Kegiatan ini bukan sekadar agenda administratif. Ia adalah perwujudan dari sinergi budaya dan negara sebuah inovasi sosial yang digagas oleh Badan Pendapatan Daerah (Bapenda) Kabupaten Manggarai bersama pemerintah Kelurahan Wali. Mengambil tempat di pusat kehidupan adat, kegiatan ini menggambarkan bagaimana nilai tradisi bisa menyatu harmonis dengan semangat pembangunan modern.
Kepala Bapenda Kabupaten Manggarai, Kanis Nasak, menyampaikan rasa terima kasih dan apresiasi mendalam kepada seluruh unsur yang terlibat.
“Ini bukan hanya soal pajak. Ini tentang kebersamaan, tentang kesadaran kolektif sebagai warga yang mencintai tanah kelahirannya. Ketika tokoh adat, ketua RT, dan seluruh elemen masyarakat bergerak bersama, itulah makna pembangunan yang sejati,” ungkapnya penuh haru.
Lebih lanjut, Kanis menekankan bahwa pajak merupakan urat nadi pembangunan daerah. Setiap rupiah yang dibayarkan warga akan kembali dalam bentuk infrastruktur, pendidikan, kesehatan, dan kesejahteraan bersama.

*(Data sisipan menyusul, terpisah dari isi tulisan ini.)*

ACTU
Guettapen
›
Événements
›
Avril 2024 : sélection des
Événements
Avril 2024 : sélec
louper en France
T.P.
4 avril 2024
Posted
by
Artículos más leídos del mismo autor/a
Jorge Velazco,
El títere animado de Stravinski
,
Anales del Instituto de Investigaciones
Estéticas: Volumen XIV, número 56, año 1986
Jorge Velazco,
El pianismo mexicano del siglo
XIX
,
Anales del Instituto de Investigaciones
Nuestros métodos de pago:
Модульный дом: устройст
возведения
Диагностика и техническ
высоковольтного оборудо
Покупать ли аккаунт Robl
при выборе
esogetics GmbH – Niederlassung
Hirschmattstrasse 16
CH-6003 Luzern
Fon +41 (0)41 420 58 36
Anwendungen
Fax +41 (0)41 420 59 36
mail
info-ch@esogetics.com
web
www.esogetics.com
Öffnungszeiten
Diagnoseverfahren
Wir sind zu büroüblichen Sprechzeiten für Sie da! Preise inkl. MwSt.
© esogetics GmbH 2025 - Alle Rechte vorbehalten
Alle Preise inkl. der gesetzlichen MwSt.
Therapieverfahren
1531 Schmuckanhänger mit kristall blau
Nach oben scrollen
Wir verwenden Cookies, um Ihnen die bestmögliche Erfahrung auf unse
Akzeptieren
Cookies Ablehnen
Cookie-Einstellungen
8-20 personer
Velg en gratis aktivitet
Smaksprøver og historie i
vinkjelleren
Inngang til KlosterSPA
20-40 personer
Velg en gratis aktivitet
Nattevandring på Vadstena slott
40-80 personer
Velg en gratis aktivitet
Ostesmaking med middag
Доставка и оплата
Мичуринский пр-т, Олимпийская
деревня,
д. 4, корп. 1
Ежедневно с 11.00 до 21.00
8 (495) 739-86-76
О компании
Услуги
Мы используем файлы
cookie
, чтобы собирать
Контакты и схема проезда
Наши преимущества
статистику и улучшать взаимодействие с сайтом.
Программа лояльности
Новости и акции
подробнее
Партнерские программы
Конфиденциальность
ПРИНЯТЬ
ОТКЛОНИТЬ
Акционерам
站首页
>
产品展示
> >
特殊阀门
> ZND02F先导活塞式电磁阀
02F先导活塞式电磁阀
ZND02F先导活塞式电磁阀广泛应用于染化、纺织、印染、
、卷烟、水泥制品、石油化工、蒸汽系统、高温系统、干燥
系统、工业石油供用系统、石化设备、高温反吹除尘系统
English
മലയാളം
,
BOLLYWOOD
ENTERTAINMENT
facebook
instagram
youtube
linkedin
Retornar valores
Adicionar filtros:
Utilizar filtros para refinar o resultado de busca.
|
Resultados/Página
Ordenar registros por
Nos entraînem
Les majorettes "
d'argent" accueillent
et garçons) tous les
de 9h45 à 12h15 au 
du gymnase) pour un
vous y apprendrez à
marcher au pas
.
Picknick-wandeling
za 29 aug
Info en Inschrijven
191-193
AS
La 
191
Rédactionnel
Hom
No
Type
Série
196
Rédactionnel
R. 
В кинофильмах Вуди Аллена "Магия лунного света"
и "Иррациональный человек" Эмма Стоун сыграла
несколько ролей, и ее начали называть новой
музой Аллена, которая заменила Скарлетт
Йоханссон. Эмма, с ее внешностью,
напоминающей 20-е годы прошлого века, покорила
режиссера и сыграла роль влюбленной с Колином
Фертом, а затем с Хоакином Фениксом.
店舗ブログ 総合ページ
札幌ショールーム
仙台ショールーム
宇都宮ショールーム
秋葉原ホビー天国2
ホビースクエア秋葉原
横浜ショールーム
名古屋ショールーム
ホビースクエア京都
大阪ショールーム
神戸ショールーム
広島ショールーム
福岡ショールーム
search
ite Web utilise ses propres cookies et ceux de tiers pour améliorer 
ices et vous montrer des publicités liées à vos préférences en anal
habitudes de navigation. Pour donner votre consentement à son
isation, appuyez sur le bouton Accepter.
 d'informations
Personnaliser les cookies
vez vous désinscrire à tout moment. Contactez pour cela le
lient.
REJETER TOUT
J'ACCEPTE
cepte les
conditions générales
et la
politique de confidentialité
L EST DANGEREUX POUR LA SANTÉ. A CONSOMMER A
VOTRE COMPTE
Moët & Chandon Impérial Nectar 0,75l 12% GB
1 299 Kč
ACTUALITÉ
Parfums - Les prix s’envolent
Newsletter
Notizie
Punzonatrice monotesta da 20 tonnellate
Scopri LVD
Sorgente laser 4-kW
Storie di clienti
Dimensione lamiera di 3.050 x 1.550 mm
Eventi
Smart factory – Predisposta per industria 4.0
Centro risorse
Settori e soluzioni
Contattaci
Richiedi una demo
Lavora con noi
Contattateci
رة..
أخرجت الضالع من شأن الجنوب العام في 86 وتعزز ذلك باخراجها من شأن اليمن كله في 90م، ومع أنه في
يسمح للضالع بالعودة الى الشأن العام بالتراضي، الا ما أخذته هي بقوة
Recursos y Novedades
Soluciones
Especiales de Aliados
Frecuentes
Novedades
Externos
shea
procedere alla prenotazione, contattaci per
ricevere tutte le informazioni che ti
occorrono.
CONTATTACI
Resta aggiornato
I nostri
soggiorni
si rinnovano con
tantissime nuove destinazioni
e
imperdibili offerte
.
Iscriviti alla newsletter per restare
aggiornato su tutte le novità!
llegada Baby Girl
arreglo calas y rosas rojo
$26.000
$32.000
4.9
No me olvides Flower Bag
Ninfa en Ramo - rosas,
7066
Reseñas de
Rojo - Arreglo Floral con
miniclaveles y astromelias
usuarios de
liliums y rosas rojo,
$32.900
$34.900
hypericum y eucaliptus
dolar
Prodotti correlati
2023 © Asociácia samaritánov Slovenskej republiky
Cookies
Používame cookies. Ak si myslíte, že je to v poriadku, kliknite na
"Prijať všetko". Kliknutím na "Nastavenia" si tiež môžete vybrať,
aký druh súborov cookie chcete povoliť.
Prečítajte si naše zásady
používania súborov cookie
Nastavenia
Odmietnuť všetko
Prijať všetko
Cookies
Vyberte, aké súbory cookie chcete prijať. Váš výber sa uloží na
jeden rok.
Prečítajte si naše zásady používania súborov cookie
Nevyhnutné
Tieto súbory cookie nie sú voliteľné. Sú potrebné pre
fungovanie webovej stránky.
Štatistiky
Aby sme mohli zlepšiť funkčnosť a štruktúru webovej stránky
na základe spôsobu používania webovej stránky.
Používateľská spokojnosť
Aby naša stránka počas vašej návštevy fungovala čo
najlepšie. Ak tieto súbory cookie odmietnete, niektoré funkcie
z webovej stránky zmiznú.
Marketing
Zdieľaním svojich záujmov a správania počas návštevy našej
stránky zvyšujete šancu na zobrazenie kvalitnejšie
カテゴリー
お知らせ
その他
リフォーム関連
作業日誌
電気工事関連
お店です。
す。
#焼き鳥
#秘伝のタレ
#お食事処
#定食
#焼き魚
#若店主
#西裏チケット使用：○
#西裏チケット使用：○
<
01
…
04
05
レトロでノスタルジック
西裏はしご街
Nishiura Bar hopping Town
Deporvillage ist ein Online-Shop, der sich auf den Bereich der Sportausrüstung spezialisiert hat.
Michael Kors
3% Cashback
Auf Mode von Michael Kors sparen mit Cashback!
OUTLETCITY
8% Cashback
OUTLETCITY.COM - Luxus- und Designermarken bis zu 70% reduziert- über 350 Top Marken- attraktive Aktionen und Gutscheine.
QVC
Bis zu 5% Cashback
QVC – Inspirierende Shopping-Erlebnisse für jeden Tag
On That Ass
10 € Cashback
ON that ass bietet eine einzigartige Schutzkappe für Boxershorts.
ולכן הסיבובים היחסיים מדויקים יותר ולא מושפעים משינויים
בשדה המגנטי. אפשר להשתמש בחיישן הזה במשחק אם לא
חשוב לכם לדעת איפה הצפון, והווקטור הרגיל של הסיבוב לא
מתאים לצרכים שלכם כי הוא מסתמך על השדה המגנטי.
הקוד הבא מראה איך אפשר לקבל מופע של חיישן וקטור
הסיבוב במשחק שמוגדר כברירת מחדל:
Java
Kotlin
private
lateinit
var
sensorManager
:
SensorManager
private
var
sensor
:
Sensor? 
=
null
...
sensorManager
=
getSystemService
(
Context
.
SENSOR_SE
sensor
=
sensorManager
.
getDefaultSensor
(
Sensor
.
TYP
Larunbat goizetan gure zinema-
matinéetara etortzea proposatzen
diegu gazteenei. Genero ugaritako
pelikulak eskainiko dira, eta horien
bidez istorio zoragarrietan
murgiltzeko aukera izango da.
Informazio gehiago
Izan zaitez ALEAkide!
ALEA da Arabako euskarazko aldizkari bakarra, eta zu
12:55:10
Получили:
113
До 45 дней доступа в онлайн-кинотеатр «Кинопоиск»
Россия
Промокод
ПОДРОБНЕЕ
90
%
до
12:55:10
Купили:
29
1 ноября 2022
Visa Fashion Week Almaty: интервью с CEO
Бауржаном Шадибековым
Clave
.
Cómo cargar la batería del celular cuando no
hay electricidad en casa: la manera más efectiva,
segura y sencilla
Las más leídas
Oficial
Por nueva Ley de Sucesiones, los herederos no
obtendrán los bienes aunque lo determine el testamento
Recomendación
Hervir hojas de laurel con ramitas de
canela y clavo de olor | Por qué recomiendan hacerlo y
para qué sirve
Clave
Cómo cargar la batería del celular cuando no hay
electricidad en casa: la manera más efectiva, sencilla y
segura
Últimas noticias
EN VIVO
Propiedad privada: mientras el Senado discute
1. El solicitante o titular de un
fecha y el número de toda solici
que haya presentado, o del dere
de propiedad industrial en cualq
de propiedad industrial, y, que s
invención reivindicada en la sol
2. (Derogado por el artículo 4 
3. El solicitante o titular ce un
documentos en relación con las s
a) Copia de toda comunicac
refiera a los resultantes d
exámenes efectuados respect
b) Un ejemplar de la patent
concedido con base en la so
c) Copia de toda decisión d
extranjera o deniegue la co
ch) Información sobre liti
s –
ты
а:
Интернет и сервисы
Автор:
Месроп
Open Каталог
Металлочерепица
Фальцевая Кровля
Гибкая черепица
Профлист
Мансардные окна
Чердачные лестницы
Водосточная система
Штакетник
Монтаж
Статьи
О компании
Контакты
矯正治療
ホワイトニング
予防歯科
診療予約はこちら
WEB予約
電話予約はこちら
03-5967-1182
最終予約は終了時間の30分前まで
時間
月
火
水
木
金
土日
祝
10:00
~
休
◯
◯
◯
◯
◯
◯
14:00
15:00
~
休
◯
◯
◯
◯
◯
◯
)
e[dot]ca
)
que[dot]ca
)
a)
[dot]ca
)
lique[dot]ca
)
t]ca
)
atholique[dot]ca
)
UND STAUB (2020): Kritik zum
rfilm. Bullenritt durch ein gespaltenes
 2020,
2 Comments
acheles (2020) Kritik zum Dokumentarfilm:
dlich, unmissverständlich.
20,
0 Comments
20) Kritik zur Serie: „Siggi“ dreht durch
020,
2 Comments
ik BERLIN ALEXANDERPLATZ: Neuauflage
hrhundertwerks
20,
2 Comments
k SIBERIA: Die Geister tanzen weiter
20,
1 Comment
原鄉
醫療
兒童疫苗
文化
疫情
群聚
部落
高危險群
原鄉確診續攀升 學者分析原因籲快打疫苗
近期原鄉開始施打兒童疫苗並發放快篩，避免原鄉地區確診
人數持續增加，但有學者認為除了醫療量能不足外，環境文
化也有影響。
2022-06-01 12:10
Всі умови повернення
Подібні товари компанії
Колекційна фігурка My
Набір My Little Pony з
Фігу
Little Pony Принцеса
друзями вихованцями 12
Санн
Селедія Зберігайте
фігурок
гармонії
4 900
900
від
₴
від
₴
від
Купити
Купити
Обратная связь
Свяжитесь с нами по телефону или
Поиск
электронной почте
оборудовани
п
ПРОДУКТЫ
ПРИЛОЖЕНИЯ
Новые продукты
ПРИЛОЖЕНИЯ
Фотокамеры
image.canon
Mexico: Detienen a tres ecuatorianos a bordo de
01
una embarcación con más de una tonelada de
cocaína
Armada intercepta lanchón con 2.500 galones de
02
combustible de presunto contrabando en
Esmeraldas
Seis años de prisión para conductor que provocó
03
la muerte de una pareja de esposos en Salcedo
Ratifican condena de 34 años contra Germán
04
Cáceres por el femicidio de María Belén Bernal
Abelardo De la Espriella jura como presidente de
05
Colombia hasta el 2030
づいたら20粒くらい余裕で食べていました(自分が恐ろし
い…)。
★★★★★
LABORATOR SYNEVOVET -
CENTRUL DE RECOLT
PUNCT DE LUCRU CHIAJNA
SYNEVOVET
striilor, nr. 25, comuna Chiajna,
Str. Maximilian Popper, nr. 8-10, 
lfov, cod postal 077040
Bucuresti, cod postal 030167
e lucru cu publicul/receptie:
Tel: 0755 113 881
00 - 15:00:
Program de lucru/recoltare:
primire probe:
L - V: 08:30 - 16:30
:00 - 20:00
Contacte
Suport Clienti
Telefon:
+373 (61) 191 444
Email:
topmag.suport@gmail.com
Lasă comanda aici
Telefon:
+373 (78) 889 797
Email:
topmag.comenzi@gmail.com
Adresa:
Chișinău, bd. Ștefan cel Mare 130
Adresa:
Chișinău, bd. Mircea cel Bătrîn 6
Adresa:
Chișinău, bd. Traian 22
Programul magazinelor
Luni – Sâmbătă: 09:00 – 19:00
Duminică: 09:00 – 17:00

“Pendapatan Asli Daerah (PAD) yang kita tingkatkan hari ini akan menjadi fondasi masa depan Manggarai. Karena itu, semangat gotong royong ini perlu terus dijaga dan diwariskan,” tambahnya.
Genda Ka: Budaya yang Menghidupkan Pajak
Simbol kuat dari kegiatan ini adalah “genda ka” ajakan adat dalam bentuk pukulan gong yang sarat makna. Di tanah Manggarai, gong tidak sekadar alat musik. Ia adalah bahasa pemanggil roh solidaritas, pengingat akan tanggung jawab sosial, dan penggerak partisipasi kolektif.
Dengan pendekatan berbasis kearifan lokal seperti ini, pemerintah menunjukkan bahwa edukasi pajak tak harus dilakukan dengan cara kaku. Justru dengan menghormati nilai budaya dan merangkul identitas lokal, kesadaran masyarakat dapat tumbuh secara alami dan menyentuh hati.
Warga pun menyambut baik inisiatif ini. Mereka merasa dihargai bukan hanya sebagai pembayar pajak, tetapi juga sebagai penjaga budaya dan pelaku aktif pembangunan.
Langkah Kecil, Dampak Besar
Langkah kreatif di Kelurahan Wali ini menjadi contoh inspiratif bagi wilayah lain. Ia membuktikan bahwa pengelolaan pajak yang humanis dan berbasis lokal mampu menciptakan dampak yang lebih dalam daripada sekadar peningkatan angka penerimaan.
Melalui suara gong yang menggema dari Mbaru Gendang, Manggarai tidak hanya mengumpulkan pajak, tetapi juga menghidupkan semangat kolektivitas, cinta tanah air, dan harapan akan masa depan yang lebih cerah.